## EXERCISE DATA
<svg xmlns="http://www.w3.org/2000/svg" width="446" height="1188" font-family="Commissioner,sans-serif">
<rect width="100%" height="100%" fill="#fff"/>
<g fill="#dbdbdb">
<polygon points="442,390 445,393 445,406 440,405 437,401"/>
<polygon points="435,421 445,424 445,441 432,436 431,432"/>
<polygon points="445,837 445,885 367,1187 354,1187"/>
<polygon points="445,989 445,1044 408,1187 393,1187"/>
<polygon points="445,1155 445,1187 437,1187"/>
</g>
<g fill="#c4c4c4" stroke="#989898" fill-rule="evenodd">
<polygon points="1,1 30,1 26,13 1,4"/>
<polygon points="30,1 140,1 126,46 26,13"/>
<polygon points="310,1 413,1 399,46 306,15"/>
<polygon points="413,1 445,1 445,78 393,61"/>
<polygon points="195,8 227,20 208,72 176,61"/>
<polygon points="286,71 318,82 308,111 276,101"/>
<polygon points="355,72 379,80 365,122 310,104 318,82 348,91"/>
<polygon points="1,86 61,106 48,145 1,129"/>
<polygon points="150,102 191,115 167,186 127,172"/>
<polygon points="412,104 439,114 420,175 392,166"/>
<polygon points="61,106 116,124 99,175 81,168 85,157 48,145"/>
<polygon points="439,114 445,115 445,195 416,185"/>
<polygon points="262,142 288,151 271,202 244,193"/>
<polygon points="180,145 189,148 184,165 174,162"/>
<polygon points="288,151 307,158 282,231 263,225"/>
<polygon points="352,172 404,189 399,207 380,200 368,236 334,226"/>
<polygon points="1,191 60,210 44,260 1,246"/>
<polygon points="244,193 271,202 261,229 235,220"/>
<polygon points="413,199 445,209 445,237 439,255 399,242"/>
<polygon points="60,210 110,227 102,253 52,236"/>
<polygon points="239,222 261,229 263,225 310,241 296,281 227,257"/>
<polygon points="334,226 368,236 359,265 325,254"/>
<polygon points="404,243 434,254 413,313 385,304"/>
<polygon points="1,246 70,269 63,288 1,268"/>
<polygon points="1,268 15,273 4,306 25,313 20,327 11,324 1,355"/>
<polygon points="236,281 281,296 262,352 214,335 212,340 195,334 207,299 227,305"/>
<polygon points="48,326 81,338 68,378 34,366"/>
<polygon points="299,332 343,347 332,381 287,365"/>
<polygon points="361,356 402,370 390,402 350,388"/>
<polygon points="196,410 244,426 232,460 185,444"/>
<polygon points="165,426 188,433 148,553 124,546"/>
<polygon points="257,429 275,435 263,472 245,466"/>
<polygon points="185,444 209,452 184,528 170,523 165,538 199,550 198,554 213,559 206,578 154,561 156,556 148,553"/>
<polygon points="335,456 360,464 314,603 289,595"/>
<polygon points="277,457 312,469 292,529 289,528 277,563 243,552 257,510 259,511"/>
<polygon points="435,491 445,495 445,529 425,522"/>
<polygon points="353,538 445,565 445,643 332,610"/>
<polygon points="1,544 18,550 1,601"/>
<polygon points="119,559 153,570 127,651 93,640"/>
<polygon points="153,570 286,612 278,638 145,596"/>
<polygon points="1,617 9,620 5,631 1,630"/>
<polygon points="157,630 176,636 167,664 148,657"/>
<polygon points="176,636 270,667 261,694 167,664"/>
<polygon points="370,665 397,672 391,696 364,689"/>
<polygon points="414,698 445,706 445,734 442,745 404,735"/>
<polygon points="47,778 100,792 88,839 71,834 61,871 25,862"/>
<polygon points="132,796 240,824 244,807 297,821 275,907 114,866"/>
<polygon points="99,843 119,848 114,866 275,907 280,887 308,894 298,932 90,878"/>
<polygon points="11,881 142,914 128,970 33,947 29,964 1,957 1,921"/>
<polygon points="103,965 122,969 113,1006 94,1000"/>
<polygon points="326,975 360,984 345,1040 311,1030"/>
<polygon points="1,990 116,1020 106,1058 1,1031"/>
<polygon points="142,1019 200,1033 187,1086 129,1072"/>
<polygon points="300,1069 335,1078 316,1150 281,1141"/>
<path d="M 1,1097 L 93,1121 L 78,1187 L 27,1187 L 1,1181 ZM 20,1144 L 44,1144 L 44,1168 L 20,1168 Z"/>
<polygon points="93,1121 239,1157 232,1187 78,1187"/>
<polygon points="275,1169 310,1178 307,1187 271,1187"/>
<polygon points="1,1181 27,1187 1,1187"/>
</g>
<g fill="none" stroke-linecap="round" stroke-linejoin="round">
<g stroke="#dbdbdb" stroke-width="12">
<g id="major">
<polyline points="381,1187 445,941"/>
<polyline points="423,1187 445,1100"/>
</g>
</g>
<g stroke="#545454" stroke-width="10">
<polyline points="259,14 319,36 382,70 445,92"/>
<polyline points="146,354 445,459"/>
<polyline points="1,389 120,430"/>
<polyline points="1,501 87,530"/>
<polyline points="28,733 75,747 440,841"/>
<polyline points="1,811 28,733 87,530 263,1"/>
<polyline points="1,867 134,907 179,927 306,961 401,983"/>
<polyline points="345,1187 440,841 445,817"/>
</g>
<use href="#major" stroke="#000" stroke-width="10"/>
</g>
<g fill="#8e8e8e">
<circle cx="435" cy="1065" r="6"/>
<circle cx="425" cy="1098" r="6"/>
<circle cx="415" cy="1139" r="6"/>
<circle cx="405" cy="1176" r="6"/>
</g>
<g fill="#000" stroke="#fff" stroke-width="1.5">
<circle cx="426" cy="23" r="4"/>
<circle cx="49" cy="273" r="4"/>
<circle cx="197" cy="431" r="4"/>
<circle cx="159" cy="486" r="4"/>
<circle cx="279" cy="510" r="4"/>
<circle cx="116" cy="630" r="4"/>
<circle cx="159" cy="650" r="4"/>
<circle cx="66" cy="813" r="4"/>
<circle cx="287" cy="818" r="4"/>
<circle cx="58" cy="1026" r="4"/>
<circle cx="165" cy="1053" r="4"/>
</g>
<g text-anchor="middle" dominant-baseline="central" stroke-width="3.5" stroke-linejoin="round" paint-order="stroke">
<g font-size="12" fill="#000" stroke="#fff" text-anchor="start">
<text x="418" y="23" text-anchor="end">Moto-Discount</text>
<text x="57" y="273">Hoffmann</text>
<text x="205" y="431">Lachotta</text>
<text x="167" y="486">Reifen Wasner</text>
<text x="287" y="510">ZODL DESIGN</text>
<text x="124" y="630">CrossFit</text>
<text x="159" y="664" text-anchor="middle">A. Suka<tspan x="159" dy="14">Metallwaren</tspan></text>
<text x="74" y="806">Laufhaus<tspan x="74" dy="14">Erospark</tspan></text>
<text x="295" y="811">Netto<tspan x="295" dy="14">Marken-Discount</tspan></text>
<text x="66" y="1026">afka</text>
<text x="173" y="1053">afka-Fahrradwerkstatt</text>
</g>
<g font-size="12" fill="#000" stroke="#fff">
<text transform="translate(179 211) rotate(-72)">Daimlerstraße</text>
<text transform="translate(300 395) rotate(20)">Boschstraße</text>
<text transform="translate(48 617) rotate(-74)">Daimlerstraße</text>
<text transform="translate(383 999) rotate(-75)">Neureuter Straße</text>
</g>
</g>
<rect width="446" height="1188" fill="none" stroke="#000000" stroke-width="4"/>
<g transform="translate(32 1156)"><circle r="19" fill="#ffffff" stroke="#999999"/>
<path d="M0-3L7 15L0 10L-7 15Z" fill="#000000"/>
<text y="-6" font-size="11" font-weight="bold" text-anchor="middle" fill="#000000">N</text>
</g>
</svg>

## WORK TASK
In full and exactly as written, reproduce the records above.

## ANSWER SECTION
<svg xmlns="http://www.w3.org/2000/svg" width="446" height="1188" font-family="Commissioner,sans-serif">
<rect width="100%" height="100%" fill="#fff"/>
<g fill="#dbdbdb">
<polygon points="442,390 445,393 445,406 440,405 437,401"/>
<polygon points="435,421 445,424 445,441 432,436 431,432"/>
<polygon points="445,837 445,885 367,1187 354,1187"/>
<polygon points="445,989 445,1044 408,1187 393,1187"/>
<polygon points="445,1155 445,1187 437,1187"/>
</g>
<g fill="#c4c4c4" stroke="#989898" fill-rule="evenodd">
<polygon points="1,1 30,1 26,13 1,4"/>
<polygon points="30,1 140,1 126,46 26,13"/>
<polygon points="310,1 413,1 399,46 306,15"/>
<polygon points="413,1 445,1 445,78 393,61"/>
<polygon points="195,8 227,20 208,72 176,61"/>
<polygon points="286,71 318,82 308,111 276,101"/>
<polygon points="355,72 379,80 365,122 310,104 318,82 348,91"/>
<polygon points="1,86 61,106 48,145 1,129"/>
<polygon points="150,102 191,115 167,186 127,172"/>
<polygon points="412,104 439,114 420,175 392,166"/>
<polygon points="61,106 116,124 99,175 81,168 85,157 48,145"/>
<polygon points="439,114 445,115 445,195 416,185"/>
<polygon points="262,142 288,151 271,202 244,193"/>
<polygon points="180,145 189,148 184,165 174,162"/>
<polygon points="288,151 307,158 282,231 263,225"/>
<polygon points="352,172 404,189 399,207 380,200 368,236 334,226"/>
<polygon points="1,191 60,210 44,260 1,246"/>
<polygon points="244,193 271,202 261,229 235,220"/>
<polygon points="413,199 445,209 445,237 439,255 399,242"/>
<polygon points="60,210 110,227 102,253 52,236"/>
<polygon points="239,222 261,229 263,225 310,241 296,281 227,257"/>
<polygon points="334,226 368,236 359,265 325,254"/>
<polygon points="404,243 434,254 413,313 385,304"/>
<polygon points="1,246 70,269 63,288 1,268"/>
<polygon points="1,268 15,273 4,306 25,313 20,327 11,324 1,355"/>
<polygon points="236,281 281,296 262,352 214,335 212,340 195,334 207,299 227,305"/>
<polygon points="48,326 81,338 68,378 34,366"/>
<polygon points="299,332 343,347 332,381 287,365"/>
<polygon points="361,356 402,370 390,402 350,388"/>
<polygon points="196,410 244,426 232,460 185,444"/>
<polygon points="165,426 188,433 148,553 124,546"/>
<polygon points="257,429 275,435 263,472 245,466"/>
<polygon points="185,444 209,452 184,528 170,523 165,538 199,550 198,554 213,559 206,578 154,561 156,556 148,553"/>
<polygon points="335,456 360,464 314,603 289,595"/>
<polygon points="277,457 312,469 292,529 289,528 277,563 243,552 257,510 259,511"/>
<polygon points="435,491 445,495 445,529 425,522"/>
<polygon points="353,538 445,565 445,643 332,610"/>
<polygon points="1,544 18,550 1,601"/>
<polygon points="119,559 153,570 127,651 93,640"/>
<polygon points="153,570 286,612 278,638 145,596"/>
<polygon points="1,617 9,620 5,631 1,630"/>
<polygon points="157,630 176,636 167,664 148,657"/>
<polygon points="176,636 270,667 261,694 167,664"/>
<polygon points="370,665 397,672 391,696 364,689"/>
<polygon points="414,698 445,706 445,734 442,745 404,735"/>
<polygon points="47,778 100,792 88,839 71,834 61,871 25,862"/>
<polygon points="132,796 240,824 244,807 297,821 275,907 114,866"/>
<polygon points="99,843 119,848 114,866 275,907 280,887 308,894 298,932 90,878"/>
<polygon points="11,881 142,914 128,970 33,947 29,964 1,957 1,921"/>
<polygon points="103,965 122,969 113,1006 94,1000"/>
<polygon points="326,975 360,984 345,1040 311,1030"/>
<polygon points="1,990 116,1020 106,1058 1,1031"/>
<polygon points="142,1019 200,1033 187,1086 129,1072"/>
<polygon points="300,1069 335,1078 316,1150 281,1141"/>
<path d="M 1,1097 L 93,1121 L 78,1187 L 27,1187 L 1,1181 ZM 20,1144 L 44,1144 L 44,1168 L 20,1168 Z"/>
<polygon points="93,1121 239,1157 232,1187 78,1187"/>
<polygon points="275,1169 310,1178 307,1187 271,1187"/>
<polygon points="1,1181 27,1187 1,1187"/>
</g>
<g fill="none" stroke-linecap="round" stroke-linejoin="round">
<g stroke="#dbdbdb" stroke-width="12">
<g id="major">
<polyline points="381,1187 445,941"/>
<polyline points="423,1187 445,1100"/>
</g>
</g>
<g stroke="#545454" stroke-width="10">
<polyline points="259,14 319,36 382,70 445,92"/>
<polyline points="146,354 445,459"/>
<polyline points="1,389 120,430"/>
<polyline points="1,501 87,530"/>
<polyline points="28,733 75,747 440,841"/>
<polyline points="1,811 28,733 87,530 263,1"/>
<polyline points="1,867 134,907 179,927 306,961 401,983"/>
<polyline points="345,1187 440,841 445,817"/>
</g>
<use href="#major" stroke="#000" stroke-width="10"/>
</g>
<g fill="#8e8e8e">
<circle cx="435" cy="1065" r="6"/>
<circle cx="425" cy="1098" r="6"/>
<circle cx="415" cy="1139" r="6"/>
<circle cx="405" cy="1176" r="6"/>
</g>
<g fill="#000" stroke="#fff" stroke-width="1.5">
<circle cx="426" cy="23" r="4"/>
<circle cx="49" cy="273" r="4"/>
<circle cx="197" cy="431" r="4"/>
<circle cx="159" cy="486" r="4"/>
<circle cx="279" cy="510" r="4"/>
<circle cx="116" cy="630" r="4"/>
<circle cx="159" cy="650" r="4"/>
<circle cx="66" cy="813" r="4"/>
<circle cx="287" cy="818" r="4"/>
<circle cx="58" cy="1026" r="4"/>
<circle cx="165" cy="1053" r="4"/>
</g>
<g text-anchor="middle" dominant-baseline="central" stroke-width="3.5" stroke-linejoin="round" paint-order="stroke">
<g font-size="12" fill="#000" stroke="#fff" text-anchor="start">
<text x="418" y="23" text-anchor="end">Moto-Discount</text>
<text x="57" y="273">Hoffmann</text>
<text x="205" y="431">Lachotta</text>
<text x="167" y="486">Reifen Wasner</text>
<text x="287" y="510">ZODL DESIGN</text>
<text x="124" y="630">CrossFit</text>
<text x="159" y="664" text-anchor="middle">A. Suka<tspan x="159" dy="14">Metallwaren</tspan></text>
<text x="74" y="806">Laufhaus<tspan x="74" dy="14">Erospark</tspan></text>
<text x="295" y="811">Netto<tspan x="295" dy="14">Marken-Discount</tspan></text>
<text x="66" y="1026">afka</text>
<text x="173" y="1053">afka-Fahrradwerkstatt</text>
</g>
<g font-size="12" fill="#000" stroke="#fff">
<text transform="translate(179 211) rotate(-72)">Daimlerstraße</text>
<text transform="translate(300 395) rotate(20)">Boschstraße</text>
<text transform="translate(48 617) rotate(-74)">Daimlerstraße</text>
<text transform="translate(383 999) rotate(-75)">Neureuter Straße</text>
</g>
</g>
<rect width="446" height="1188" fill="none" stroke="#000000" stroke-width="4"/>
<g transform="translate(32 1156)"><circle r="19" fill="#ffffff" stroke="#999999"/>
<path d="M0-3L7 15L0 10L-7 15Z" fill="#000000"/>
<text y="-6" font-size="11" font-weight="bold" text-anchor="middle" fill="#000000">N</text>
</g>
</svg>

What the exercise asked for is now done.